How We Use NLP To Help You

NLP uses language to influence the mind. Developed by Richard Bandler and John Grinder in the 1970s, Neuro Linguistic Programming can have a big impact on your readers or audience. Here are some of the ways our skilled writers apply NLP techniques to speeches and writing:

Mining Modality

Exploiting modality preference is an important technique for any writer. Humans have three main modality preferences: the visual (seeing), the auditory (hearing) and the kinaesthetic (feeling). Writing falls flat when it does not use one or more of these modalities. In addition, different readers have different modality preferences dependant on age, gender and socio-economic status. For example, younger readers tend to be more visual than older readers.

Telling a Tale

Turning a basic letter or resume into an exciting story exposes the reader’s subconscious to emotion, symbol and metaphor.
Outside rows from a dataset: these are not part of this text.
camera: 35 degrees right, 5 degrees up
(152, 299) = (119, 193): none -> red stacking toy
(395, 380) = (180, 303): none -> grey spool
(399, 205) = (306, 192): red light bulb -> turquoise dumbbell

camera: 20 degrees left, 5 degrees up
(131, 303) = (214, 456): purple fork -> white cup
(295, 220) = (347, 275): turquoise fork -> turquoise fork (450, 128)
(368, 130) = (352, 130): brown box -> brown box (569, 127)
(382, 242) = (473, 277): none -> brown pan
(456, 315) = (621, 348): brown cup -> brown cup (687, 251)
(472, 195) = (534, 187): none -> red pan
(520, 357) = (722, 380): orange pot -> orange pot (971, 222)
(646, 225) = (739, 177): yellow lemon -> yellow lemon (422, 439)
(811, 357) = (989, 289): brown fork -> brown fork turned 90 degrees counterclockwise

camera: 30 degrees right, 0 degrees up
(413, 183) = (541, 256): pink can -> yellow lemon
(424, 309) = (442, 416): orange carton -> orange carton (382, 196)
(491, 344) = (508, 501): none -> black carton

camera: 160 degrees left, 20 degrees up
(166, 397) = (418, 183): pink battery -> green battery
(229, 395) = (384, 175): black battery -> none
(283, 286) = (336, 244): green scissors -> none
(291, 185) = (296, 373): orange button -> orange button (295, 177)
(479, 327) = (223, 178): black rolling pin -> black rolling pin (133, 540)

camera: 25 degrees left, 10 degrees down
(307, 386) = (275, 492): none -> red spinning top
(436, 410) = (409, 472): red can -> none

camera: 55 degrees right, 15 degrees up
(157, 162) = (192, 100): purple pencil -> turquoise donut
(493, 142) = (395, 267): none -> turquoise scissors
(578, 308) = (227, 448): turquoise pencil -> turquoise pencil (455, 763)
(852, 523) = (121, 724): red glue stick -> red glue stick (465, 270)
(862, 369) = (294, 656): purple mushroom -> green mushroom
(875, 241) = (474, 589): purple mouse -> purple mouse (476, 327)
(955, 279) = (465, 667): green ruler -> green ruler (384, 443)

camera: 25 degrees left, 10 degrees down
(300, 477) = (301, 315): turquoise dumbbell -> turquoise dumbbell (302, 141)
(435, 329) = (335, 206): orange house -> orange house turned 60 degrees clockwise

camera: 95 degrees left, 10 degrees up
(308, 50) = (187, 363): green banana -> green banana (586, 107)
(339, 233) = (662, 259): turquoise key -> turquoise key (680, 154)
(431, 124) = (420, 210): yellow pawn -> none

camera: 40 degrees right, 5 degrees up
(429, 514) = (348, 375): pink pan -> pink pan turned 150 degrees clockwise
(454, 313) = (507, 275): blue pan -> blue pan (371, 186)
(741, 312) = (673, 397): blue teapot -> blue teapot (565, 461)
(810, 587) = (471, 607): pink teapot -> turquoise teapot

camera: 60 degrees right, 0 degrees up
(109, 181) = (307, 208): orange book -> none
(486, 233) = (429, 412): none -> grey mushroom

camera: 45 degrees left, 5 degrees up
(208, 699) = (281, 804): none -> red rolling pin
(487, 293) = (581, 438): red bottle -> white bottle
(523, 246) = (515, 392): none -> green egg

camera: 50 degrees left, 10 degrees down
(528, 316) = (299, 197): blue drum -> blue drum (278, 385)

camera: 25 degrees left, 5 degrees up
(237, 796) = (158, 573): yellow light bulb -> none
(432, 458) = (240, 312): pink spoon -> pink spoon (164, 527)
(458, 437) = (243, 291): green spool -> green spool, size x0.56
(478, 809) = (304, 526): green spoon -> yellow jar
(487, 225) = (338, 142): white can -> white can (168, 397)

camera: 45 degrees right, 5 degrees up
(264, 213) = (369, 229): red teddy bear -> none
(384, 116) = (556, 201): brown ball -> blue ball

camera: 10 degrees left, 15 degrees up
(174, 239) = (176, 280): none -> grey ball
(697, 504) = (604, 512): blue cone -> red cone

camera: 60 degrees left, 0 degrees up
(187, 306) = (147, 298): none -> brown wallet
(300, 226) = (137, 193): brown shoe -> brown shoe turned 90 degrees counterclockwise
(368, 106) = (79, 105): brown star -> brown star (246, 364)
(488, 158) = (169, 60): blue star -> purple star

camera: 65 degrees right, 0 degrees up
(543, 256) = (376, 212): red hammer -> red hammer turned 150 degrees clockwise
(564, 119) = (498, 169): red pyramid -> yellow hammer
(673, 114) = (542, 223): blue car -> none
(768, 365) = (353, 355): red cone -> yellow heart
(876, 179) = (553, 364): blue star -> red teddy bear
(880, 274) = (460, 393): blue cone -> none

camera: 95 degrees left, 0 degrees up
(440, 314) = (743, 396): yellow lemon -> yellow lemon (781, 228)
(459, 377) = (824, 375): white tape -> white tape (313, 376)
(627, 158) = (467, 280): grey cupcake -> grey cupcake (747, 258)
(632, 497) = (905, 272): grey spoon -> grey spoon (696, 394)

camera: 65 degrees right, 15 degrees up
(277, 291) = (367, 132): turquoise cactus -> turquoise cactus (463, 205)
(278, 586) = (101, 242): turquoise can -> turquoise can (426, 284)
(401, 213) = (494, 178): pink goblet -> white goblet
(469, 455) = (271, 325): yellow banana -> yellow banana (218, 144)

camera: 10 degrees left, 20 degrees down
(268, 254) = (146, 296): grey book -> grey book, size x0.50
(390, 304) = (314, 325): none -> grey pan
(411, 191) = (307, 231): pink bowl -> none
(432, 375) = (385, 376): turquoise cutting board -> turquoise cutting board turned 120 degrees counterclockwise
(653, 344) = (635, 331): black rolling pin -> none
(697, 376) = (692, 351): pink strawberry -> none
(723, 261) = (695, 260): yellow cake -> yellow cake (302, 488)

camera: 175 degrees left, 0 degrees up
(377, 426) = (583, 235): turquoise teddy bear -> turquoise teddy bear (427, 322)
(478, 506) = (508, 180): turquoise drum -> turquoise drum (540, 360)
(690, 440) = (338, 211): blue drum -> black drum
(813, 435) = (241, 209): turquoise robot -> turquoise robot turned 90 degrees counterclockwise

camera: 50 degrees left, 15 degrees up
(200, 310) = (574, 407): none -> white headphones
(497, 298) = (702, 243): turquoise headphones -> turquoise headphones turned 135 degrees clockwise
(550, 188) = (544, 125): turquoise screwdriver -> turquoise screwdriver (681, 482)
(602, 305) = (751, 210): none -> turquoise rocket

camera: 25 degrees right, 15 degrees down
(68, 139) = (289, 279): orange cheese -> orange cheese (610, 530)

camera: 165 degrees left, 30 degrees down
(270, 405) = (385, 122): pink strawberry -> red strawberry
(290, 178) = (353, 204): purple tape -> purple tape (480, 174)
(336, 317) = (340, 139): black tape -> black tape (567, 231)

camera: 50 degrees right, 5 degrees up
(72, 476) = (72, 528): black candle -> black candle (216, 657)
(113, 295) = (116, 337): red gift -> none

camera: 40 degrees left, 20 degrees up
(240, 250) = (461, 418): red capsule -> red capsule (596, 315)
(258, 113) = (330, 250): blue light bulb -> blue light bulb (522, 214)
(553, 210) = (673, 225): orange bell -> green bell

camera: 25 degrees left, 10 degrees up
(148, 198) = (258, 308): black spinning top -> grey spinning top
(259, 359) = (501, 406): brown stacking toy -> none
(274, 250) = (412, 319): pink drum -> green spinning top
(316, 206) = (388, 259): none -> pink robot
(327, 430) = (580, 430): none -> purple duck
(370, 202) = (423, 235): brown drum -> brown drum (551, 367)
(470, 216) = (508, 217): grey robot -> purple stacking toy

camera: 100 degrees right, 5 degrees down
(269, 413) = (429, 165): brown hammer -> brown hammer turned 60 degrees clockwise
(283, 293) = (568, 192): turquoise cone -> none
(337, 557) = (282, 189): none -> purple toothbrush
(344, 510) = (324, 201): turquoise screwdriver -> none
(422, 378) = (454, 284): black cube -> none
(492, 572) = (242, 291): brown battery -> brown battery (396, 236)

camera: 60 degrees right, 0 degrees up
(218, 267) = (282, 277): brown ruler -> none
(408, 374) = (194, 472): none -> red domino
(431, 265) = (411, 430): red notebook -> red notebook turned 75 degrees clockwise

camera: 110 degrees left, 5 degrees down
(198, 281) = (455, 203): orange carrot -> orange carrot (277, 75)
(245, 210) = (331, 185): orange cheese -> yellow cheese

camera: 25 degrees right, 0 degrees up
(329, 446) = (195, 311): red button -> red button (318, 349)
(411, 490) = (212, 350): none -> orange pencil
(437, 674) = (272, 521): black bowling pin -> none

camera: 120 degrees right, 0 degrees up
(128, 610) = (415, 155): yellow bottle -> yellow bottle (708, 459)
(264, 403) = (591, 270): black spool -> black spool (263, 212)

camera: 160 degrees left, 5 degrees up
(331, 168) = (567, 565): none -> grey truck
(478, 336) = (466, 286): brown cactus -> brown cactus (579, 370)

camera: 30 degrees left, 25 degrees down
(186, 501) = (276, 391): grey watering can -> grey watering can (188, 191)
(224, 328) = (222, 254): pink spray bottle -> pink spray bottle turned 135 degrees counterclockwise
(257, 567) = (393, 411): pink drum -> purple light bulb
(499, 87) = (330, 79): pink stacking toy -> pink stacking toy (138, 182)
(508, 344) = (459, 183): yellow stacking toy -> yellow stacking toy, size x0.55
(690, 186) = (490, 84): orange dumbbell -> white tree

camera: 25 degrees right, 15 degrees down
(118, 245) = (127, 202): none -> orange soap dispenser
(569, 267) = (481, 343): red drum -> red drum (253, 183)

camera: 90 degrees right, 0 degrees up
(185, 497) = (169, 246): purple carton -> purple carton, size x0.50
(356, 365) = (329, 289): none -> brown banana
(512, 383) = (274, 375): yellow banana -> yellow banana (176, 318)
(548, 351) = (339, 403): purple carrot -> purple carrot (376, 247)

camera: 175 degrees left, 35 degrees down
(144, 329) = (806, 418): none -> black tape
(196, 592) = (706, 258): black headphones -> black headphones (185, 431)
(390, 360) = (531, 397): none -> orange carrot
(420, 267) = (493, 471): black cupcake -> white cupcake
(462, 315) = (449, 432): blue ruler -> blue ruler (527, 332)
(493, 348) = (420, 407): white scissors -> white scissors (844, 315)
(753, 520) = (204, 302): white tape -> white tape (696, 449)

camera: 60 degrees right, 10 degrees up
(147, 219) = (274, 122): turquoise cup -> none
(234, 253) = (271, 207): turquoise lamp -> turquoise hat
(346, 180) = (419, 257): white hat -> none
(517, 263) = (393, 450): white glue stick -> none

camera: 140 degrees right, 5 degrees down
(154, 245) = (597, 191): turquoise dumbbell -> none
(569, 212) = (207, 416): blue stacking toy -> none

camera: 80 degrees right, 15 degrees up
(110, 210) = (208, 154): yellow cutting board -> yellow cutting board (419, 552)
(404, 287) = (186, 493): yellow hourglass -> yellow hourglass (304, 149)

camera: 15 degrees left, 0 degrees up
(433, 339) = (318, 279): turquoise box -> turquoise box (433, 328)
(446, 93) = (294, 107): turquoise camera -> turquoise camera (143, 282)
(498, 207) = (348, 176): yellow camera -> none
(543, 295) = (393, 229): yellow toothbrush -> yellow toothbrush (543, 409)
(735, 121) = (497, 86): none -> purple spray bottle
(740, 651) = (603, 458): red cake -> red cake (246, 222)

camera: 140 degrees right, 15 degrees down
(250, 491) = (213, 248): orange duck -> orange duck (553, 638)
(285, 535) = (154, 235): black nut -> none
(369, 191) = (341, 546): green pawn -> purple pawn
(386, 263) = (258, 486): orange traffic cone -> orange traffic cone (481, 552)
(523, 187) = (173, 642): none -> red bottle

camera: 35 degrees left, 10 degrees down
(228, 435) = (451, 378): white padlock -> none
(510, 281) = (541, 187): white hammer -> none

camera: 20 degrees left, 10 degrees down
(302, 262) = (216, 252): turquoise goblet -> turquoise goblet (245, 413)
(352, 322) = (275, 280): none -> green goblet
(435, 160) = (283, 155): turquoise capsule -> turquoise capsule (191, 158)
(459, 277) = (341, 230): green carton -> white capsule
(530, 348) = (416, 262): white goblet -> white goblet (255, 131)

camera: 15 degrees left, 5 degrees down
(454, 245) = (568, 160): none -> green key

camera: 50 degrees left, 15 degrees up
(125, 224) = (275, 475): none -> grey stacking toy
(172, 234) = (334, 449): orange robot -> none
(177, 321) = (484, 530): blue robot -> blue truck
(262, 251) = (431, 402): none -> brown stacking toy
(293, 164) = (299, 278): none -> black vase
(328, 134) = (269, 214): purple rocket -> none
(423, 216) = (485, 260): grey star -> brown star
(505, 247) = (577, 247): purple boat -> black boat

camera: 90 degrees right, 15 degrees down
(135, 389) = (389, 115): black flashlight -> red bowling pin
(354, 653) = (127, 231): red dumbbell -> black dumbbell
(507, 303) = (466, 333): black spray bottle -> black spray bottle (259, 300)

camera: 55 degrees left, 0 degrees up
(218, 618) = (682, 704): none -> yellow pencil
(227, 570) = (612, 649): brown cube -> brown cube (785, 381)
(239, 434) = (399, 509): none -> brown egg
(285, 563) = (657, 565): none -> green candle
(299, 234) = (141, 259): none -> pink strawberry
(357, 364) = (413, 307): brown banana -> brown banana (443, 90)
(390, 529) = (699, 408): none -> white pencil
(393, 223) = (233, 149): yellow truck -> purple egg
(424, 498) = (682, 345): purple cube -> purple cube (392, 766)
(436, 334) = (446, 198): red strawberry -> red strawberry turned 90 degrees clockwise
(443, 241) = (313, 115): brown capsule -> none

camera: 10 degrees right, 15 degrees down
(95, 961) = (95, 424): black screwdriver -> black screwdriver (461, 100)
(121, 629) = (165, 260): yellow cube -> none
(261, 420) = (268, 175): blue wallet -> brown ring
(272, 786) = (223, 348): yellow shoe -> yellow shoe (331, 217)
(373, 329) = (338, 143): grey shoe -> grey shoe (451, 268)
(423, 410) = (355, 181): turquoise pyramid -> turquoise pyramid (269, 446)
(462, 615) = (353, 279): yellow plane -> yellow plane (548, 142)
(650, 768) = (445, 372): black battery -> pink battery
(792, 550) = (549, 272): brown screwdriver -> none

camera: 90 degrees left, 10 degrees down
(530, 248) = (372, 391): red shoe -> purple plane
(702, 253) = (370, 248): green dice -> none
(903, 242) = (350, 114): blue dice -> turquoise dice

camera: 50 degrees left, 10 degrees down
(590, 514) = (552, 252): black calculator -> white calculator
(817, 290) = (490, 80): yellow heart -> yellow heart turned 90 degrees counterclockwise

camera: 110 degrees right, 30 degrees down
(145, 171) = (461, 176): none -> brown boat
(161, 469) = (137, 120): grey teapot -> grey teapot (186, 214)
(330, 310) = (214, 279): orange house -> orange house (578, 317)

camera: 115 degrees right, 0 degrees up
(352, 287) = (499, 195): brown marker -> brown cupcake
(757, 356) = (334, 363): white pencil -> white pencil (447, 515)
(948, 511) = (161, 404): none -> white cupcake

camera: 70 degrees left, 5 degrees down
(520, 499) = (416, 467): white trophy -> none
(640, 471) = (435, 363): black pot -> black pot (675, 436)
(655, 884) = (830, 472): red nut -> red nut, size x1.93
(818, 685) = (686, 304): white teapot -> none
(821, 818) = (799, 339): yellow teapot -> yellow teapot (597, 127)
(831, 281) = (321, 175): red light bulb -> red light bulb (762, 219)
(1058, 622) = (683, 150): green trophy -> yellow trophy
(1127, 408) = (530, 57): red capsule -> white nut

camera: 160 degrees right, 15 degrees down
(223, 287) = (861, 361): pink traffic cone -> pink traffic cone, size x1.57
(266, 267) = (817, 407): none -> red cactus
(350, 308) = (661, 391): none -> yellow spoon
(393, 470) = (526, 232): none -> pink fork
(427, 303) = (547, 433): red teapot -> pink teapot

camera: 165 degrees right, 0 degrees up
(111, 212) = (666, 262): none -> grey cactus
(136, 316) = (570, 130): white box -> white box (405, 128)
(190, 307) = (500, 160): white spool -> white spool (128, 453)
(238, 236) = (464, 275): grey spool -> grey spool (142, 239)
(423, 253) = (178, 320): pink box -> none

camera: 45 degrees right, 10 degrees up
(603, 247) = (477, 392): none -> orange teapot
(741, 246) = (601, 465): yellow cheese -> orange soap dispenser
Embedding messages in a dynamic narrative structure is one of the best ways to convey information and influence your reader.

Homophones

Homophones, words that sound or look the same, are one of the key ways to influence your reader or listener. Well-chosen homophones like ‘by now’ and ‘buy now’ reinforce key messages in your reader’s subconscious.

Emotional Massage

Charities invariably make use of emotions in order to sell their message. This is because linking bare facts to powerful emotions is a good way to stir your readers into action. For example, saying ‘Feed a starving family of four!’ is far more effective than saying, ‘Give us $40 a month for twelve months’. All speeches benefit from timely injections of emotion.

Pattern Interrupts

Breaking the flow in unexpected places temporarily unhinges the reader’s or listener’s expectations, exposing them to your message. Dropping a joke or amusing anecdote into a resume, letter or speech is one of the most effective ‘pattern interrupts’.

Social Proof

Humans are social animals who instinctively compare themselves to others. This is why describing products in terms of the social success they confer on their purchasers is such a popular sales technique. Similarly, demonstrating your ‘social proof’ in an application, letter or resume makes your reader instinctively want ‘a piece of the action’.